Internal examination initially caused me some surprise (and amusement) as underwear choices here are different compared to a clinic in the UK- women seem to split three ways in their garment selection with about one third of women choosing the Marilyn Munroe option (for completely different underlying reasons I assume although not absolutely sure of the motivation of MM or the women here in going combat) and wearing no underwear, one third wearing M&S type big knickers and the final third wearing silky football shorts (I reliably informed that these are most often in English club colours). Regardless of the style you will be relieved to hear that they are known by that good Oromifa/Amharic word "panties"!

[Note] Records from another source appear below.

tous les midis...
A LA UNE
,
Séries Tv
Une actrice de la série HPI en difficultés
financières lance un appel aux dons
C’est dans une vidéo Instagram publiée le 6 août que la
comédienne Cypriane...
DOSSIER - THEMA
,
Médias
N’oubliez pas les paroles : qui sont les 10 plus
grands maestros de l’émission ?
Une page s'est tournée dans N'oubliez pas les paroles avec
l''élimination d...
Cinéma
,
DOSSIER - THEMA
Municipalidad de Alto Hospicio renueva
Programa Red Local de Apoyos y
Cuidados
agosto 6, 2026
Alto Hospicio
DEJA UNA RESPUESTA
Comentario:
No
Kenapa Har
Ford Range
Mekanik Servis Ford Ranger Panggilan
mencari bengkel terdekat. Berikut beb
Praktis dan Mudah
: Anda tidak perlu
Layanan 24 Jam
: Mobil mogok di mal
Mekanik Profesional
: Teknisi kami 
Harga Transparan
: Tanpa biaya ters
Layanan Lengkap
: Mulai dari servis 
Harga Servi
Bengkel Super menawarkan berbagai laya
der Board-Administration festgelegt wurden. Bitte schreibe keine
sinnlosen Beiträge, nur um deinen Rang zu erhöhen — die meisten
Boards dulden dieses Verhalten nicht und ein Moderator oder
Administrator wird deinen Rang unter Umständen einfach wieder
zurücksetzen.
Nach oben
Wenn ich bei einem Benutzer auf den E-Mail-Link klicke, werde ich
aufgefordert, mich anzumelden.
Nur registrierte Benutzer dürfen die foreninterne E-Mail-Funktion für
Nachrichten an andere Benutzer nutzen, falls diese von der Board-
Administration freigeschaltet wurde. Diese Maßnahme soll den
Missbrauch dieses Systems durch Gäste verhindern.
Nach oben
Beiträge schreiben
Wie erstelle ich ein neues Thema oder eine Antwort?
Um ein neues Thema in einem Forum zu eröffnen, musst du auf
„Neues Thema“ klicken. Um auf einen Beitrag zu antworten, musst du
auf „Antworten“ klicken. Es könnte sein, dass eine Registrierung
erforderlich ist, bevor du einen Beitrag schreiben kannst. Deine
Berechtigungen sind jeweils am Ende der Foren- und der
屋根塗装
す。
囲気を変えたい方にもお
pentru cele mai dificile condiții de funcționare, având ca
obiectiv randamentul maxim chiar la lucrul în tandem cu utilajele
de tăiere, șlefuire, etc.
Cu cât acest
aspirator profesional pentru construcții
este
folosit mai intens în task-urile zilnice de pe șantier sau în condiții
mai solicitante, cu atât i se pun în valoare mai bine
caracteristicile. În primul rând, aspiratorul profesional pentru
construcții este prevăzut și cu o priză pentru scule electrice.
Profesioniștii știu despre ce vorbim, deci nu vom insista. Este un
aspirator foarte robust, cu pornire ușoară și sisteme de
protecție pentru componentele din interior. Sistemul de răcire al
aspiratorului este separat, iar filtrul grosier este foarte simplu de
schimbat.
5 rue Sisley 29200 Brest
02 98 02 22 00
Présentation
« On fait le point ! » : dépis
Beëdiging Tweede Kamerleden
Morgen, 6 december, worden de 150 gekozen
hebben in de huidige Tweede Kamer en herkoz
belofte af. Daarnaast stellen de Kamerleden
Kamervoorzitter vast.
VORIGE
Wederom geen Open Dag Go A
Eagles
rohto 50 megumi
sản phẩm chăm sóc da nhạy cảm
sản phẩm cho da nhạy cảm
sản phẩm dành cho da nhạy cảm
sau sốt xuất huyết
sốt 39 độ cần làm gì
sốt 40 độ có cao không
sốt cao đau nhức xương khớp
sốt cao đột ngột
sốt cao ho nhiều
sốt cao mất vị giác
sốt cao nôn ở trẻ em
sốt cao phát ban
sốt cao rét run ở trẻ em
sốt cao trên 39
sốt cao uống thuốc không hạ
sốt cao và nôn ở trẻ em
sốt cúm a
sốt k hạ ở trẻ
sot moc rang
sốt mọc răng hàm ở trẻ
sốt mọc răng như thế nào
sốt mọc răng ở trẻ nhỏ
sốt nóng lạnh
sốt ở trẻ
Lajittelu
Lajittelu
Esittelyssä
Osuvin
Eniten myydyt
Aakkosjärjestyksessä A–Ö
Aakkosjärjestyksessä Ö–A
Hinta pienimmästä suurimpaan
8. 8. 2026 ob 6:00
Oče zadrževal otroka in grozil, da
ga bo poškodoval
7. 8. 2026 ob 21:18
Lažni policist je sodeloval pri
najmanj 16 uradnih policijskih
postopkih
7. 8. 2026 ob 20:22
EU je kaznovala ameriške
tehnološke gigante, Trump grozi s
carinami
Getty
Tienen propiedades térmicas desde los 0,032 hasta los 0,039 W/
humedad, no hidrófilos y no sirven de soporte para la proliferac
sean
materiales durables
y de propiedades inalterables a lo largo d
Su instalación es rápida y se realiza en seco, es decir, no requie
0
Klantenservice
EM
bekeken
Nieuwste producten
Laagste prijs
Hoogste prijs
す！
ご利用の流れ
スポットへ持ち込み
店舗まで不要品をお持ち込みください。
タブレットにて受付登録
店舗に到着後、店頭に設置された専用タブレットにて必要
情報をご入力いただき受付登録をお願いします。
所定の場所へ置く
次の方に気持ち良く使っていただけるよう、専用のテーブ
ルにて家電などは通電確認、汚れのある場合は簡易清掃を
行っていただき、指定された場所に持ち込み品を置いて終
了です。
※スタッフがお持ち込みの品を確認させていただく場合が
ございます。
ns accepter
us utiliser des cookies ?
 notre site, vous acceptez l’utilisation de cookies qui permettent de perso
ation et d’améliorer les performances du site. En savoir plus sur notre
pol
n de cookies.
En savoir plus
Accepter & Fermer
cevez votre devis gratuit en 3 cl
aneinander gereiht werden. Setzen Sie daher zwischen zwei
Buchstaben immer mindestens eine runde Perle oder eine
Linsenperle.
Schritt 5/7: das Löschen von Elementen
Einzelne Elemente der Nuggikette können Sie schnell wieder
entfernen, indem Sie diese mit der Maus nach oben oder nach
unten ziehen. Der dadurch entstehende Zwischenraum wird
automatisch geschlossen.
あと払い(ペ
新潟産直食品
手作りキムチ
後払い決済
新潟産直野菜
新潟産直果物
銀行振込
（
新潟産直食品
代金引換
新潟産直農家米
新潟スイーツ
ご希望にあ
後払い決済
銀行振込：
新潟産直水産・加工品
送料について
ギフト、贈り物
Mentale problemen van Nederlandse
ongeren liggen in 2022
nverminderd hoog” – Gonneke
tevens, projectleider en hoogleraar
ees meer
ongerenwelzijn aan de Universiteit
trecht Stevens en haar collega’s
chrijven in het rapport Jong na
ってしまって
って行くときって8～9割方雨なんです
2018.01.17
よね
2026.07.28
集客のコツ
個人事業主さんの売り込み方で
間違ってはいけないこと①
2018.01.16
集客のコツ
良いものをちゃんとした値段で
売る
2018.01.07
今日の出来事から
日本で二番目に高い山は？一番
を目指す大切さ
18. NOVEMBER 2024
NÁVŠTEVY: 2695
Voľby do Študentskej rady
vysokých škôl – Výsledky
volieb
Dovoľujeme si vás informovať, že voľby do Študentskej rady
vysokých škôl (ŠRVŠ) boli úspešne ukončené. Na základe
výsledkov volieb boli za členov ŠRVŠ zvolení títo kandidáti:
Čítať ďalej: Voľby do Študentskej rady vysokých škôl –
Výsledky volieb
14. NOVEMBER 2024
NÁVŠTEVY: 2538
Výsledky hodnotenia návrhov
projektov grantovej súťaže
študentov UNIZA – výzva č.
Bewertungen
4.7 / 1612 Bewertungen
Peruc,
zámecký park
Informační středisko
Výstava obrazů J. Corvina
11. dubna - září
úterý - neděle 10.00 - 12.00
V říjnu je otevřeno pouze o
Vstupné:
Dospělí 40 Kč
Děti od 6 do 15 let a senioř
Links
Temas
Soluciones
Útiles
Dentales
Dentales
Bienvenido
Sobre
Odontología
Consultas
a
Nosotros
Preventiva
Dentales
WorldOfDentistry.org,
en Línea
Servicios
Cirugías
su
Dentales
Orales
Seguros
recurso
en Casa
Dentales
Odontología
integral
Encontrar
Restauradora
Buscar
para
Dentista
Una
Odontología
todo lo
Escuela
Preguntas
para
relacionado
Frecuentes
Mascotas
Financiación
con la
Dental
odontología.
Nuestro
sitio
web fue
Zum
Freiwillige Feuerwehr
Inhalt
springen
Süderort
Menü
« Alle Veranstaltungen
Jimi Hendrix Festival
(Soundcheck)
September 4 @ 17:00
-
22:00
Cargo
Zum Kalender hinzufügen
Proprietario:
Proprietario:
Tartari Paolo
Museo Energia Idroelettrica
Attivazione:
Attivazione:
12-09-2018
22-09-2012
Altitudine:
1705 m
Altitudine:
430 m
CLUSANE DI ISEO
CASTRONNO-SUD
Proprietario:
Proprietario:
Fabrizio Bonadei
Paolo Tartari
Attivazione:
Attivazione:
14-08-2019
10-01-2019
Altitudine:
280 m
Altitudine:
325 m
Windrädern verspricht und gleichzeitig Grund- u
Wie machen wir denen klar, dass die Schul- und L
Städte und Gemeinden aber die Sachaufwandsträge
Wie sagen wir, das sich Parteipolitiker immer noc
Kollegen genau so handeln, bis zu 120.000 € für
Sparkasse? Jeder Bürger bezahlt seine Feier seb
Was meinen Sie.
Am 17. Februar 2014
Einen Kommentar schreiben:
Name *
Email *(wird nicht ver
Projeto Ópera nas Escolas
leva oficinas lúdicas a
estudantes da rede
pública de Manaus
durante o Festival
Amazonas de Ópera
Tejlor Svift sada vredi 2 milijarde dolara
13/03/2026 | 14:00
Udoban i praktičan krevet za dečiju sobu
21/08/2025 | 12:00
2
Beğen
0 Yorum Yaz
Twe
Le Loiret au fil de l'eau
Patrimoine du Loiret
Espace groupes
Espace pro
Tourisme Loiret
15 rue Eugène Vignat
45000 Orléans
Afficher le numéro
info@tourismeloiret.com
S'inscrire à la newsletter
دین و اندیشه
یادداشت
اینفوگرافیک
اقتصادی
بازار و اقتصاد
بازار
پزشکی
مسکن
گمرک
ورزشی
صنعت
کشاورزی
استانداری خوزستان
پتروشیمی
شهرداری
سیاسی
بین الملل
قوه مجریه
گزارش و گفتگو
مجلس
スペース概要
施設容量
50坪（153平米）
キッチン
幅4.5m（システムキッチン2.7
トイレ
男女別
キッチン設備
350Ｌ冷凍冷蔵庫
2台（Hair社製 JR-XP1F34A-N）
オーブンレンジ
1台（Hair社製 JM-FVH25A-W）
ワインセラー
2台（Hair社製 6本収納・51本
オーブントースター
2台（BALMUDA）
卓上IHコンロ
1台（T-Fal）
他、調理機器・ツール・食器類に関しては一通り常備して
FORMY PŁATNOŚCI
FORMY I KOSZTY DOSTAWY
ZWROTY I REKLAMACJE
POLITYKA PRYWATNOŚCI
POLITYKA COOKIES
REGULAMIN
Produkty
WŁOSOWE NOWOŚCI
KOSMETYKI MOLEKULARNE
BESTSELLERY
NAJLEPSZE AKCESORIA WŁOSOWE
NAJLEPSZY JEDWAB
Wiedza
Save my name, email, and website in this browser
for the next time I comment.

Making a gynaecological or other diagnosis can be difficult as we have few investigation available (no laparoscopy, colposcopy, smear test, hormonal blood tests or even swabs for infection) and even if we make a diagnosis the list of drugs available for treatment is very short with the contraceptive pill or depot injection being our only available hormonal treatment of any kind. This creates difficulty as I've mentioned before that patients feel that they have value for money from their outpatient visit only if they have investigations and leave with a prescription. As an example yesterday a woman with a history of two previous stillbirths at home, asked me for a prescription of" pills" to help her problem after I had confirmed she wasn't rhesus negative (we don't give any anti-D here so "rhesus" babies will still occur commonly) , didn't have syphilis (still relatively common here) and recommended that we see and follow her from an early stage in her next pregnancy.
Perhaps there is some beneficial placebo effect in investigating/prescribing unnecessarily but I have stubbornly refused to do this. As a result some of my patients may be disappointed that I won't organise unhelpful investigations for the sake of it or give a short prescription of anti-depressants or other non-specific medication so that they leave clinic feeling good in the short-term but with the result that they are significantly poorer as every test and medication costs their hard-earned burr.